=== GIVEN DATA ===
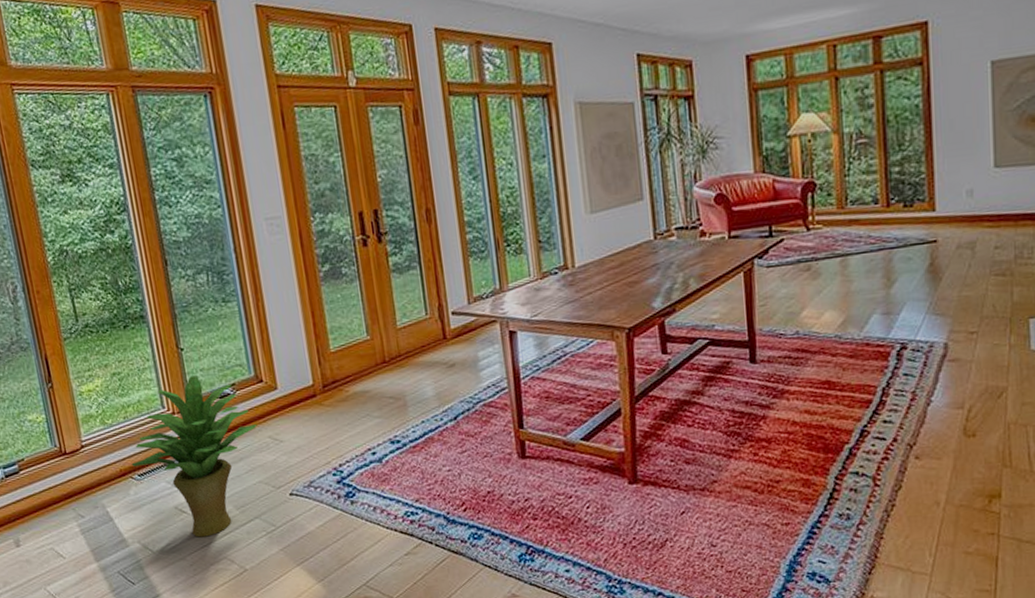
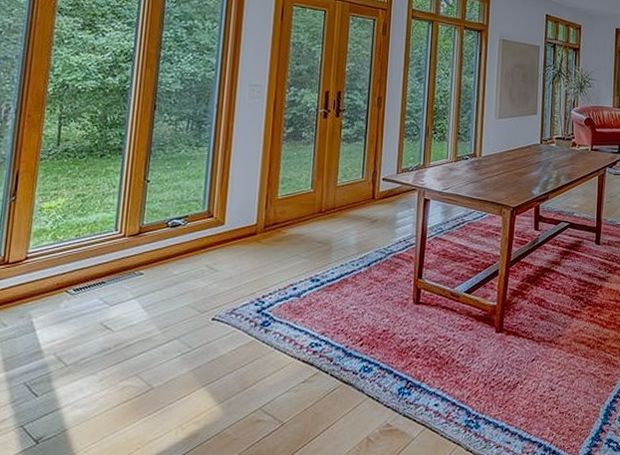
potted plant: present [131,375,258,538] -> none [70,205,199,354]

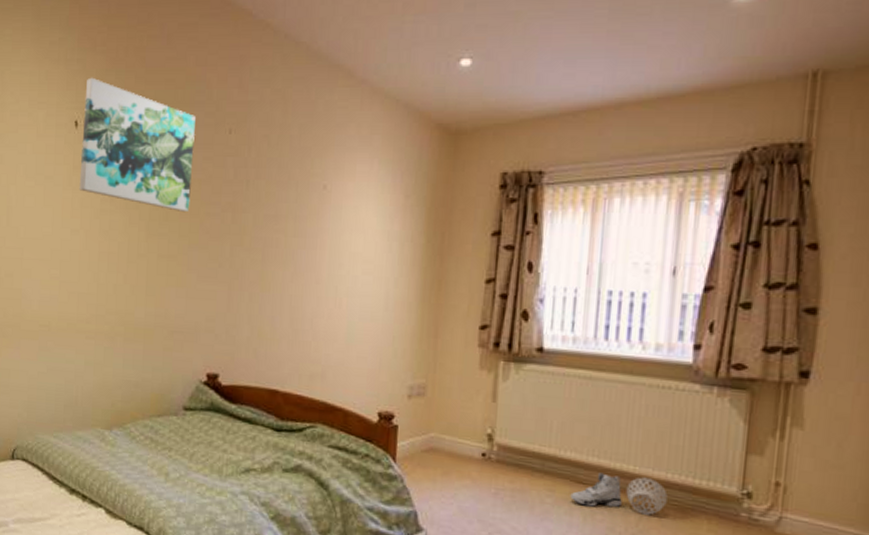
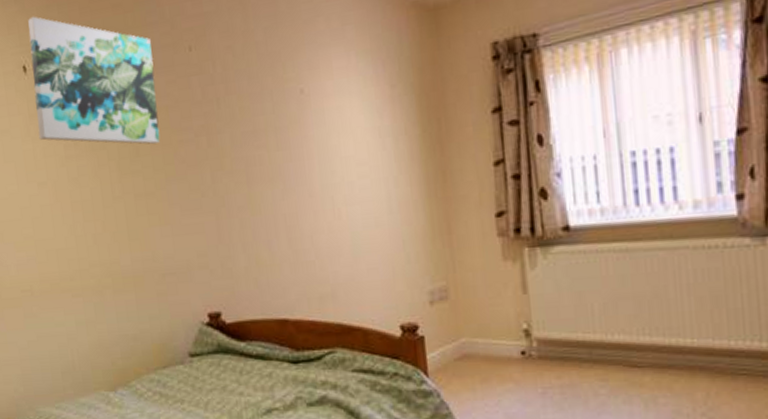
sneaker: present [570,472,622,508] -> none [626,352,685,391]
ball: present [626,477,668,515] -> none [687,349,735,390]

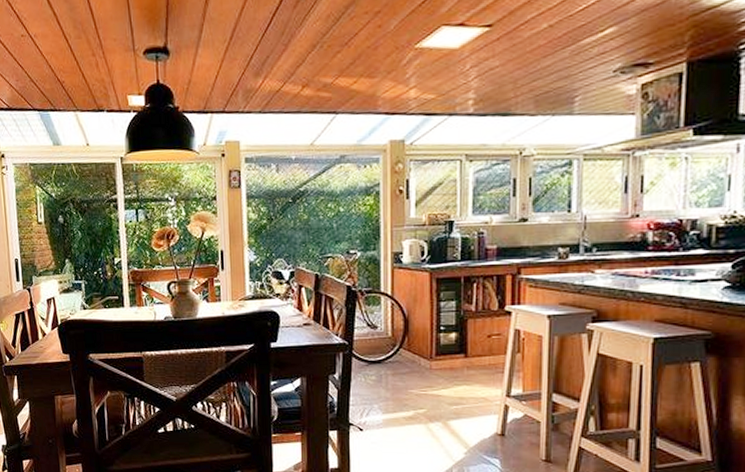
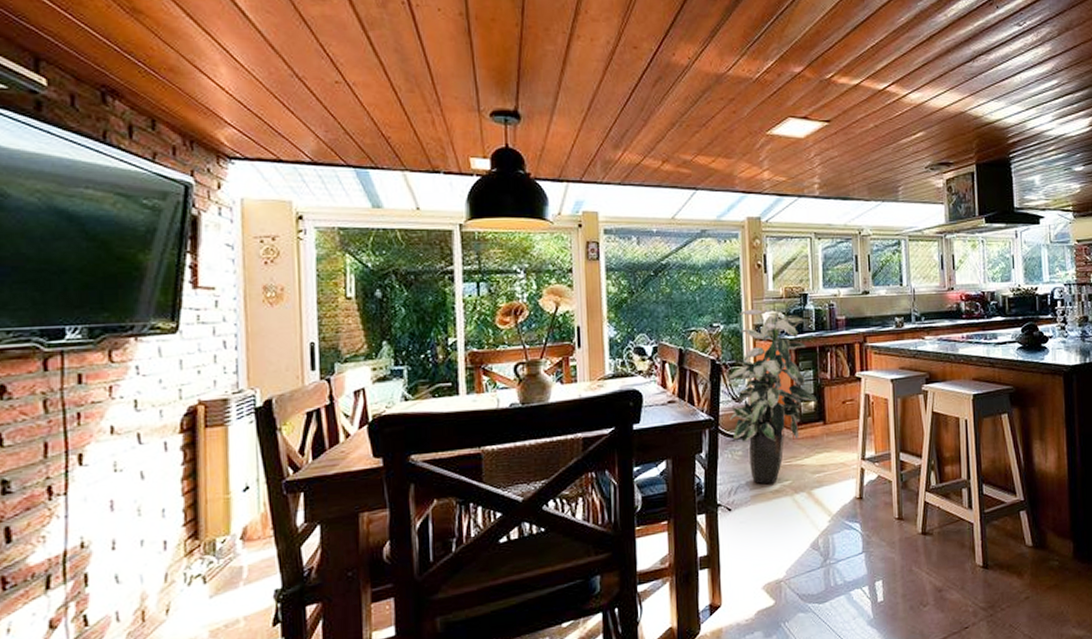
indoor plant: none [364,236,459,411] -> present [728,308,818,484]

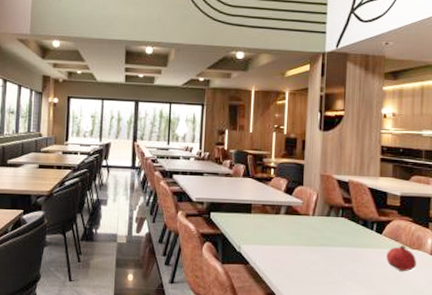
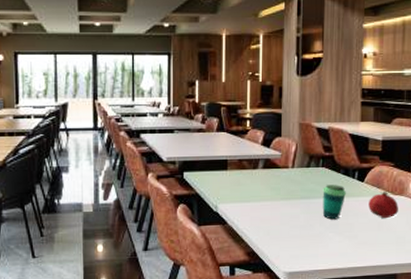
cup: none [341,234,365,269] -> present [322,185,347,220]

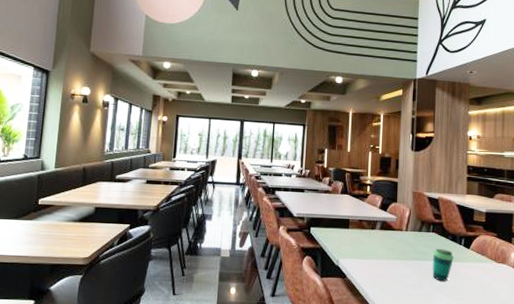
fruit: present [368,191,398,219] -> none [474,258,501,285]

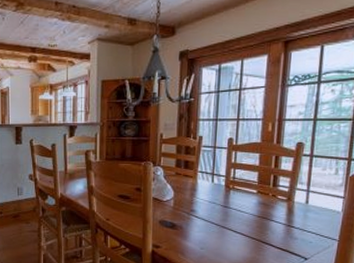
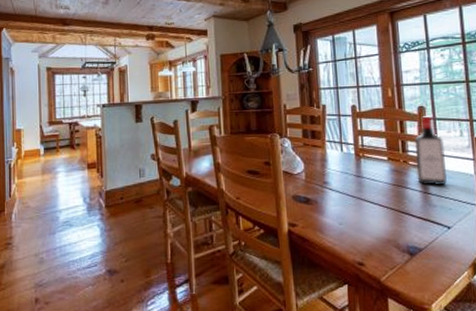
liquor bottle: none [283,152,317,221] -> present [415,116,447,186]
===
DESCRIPTION OF THE TASK:
Pull each line containing "plant" from the records.

RESULT OF THIS TASK:
potted plant: present [131,375,258,538] -> none [70,205,199,354]
indoor plant: none [364,236,459,411] -> present [728,308,818,484]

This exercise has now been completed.